Il y a bien sûr d'autres moments de danse, beaucoup plus délicats où, passant avec discrétion dans des couloirs lumineux (magnifiques éclairages de Françoise Michel découpant l'espace au couteau), il esquisse de fugitifs mouvements qui font l'unité et le lien de portrait dansé kaléidoscopique. Et qui font se rejoindre passé et présent, ici et ailleurs, rêve et réalité. Et redonnent vie à des fantômes du passé ou des personnages d'un livre ou d'un film qui hantent notre imagination, comme ces habits, accrochés au fond de la scène et qui se balancent au souffle des fantômes du passé.

Alors, pour rester dans cette "atmosphère" et de ses mots, je vous offre ses mots et sa voix via Jeanne Moreau qui nous chante cette "Chanson" d'India Song:




India Song

Chanson,
Toi qui ne veux rien dire
Toi qui me parles d'elle
Et toi qui me dis tout
Ô, toi,
Que nous dansions ensemble
Toi qui me parlais d'elle
D'elle qui te chantait
Toi qui me parlais d'elle
De son nom oublié
De son corps, de mon corps
De cet amour là
De cet amour mort
Chanson,
De ma terre lointaine
Toi qui parleras d'elle
Maintenant disparue
Toi qui me parles d'elle
De son corps effacé
De ses nuits, de nos nuits
De ce désir là
De ce désir mort
...


La Fleur du Dimanche


A noter: A Pôle Sud, souvent, il est possible de voir le travail de création d'un(e) chorégraphe en cours de "chantier" et c'est à cet "Accueil studio". Ce dispositif très intéressant en entrée libre permet de rencontrer et échanger avec le ou la chorégraphe qui montre son projet en cours. Avant Thomas Lebrun, il était possible donc de rencontrer, Meytal Blanaru et sa pièce en cours de création DARK HORSE. La chorégraphe dont nous avions déjà pu découvrir Rain dans le cadre du Festival L'Année commence avec elles l'année dernière nous présente sa nouvelle pièce en vidéo et explique très clairement à la fois sa démarche et la forte injonction qu'elle avait à créer ce projet. Née en Israël elle explique aussi le contexte et l'état d'esprit dans lequel elle est entrée à l'automne dernier, avec le contexte que nous connaissons, dans cette création que nous sommes très impatient de voir.

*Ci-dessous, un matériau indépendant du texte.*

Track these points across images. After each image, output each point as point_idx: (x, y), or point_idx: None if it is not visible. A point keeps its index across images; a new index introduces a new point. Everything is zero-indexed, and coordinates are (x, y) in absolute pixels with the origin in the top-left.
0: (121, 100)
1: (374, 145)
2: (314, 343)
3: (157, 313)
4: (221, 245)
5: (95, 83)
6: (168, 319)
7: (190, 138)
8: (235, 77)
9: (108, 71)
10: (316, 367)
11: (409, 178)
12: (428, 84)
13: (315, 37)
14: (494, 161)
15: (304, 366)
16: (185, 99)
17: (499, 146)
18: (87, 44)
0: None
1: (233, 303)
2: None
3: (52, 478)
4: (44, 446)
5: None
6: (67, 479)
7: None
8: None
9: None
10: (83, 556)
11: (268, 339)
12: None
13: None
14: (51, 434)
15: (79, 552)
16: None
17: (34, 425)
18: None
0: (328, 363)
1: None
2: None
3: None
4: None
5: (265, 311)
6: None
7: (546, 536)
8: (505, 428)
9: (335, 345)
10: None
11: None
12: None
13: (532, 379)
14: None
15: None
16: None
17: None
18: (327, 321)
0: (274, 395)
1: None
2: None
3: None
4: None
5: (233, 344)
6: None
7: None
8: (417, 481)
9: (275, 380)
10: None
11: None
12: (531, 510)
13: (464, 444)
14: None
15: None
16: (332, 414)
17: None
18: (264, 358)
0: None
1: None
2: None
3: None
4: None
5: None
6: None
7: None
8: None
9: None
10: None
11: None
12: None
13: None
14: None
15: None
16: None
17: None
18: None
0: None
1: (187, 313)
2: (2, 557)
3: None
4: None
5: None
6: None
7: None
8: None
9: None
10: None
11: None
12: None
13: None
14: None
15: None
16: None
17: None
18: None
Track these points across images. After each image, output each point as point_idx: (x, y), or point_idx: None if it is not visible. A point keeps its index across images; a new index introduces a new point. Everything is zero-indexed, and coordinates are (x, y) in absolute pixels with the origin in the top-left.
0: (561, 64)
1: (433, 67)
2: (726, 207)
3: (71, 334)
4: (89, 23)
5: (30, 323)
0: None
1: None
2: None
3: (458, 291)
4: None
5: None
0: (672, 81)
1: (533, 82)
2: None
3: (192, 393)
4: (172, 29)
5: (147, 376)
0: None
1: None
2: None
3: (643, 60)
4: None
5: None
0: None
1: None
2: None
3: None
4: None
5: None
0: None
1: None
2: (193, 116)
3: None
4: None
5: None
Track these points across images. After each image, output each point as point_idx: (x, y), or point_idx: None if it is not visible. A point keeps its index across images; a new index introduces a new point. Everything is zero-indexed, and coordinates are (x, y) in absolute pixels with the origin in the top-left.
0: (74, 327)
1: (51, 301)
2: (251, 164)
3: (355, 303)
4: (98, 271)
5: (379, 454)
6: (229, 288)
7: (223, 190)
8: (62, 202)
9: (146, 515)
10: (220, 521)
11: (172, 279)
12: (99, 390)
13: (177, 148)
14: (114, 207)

POLE-SUD est aussi un lieu de fabrique et de création grâce au dispositif des Accueils studio. Ces résidences artistiques se renouvellent chaque saison et permettent à une douzaine d’équipes de la scène locale et internationale de se consacrer à la recherche et à la création. Ces étapes de travail sont ponctuées par des rendez-vous, les Travaux Publics, favorisant la rencontre entre les artistes en création et les publics. Sous formes variées et conviviales. Ils sont aussi l’occasion de « Soirée 2 en 1 », offrant à tous, la possibilité de découvrir deux démarches artistiques différentes : à 19:00 au studio un processus de travail en cours et à 20:30 un spectacle d’une autre compagnie sur le plateau.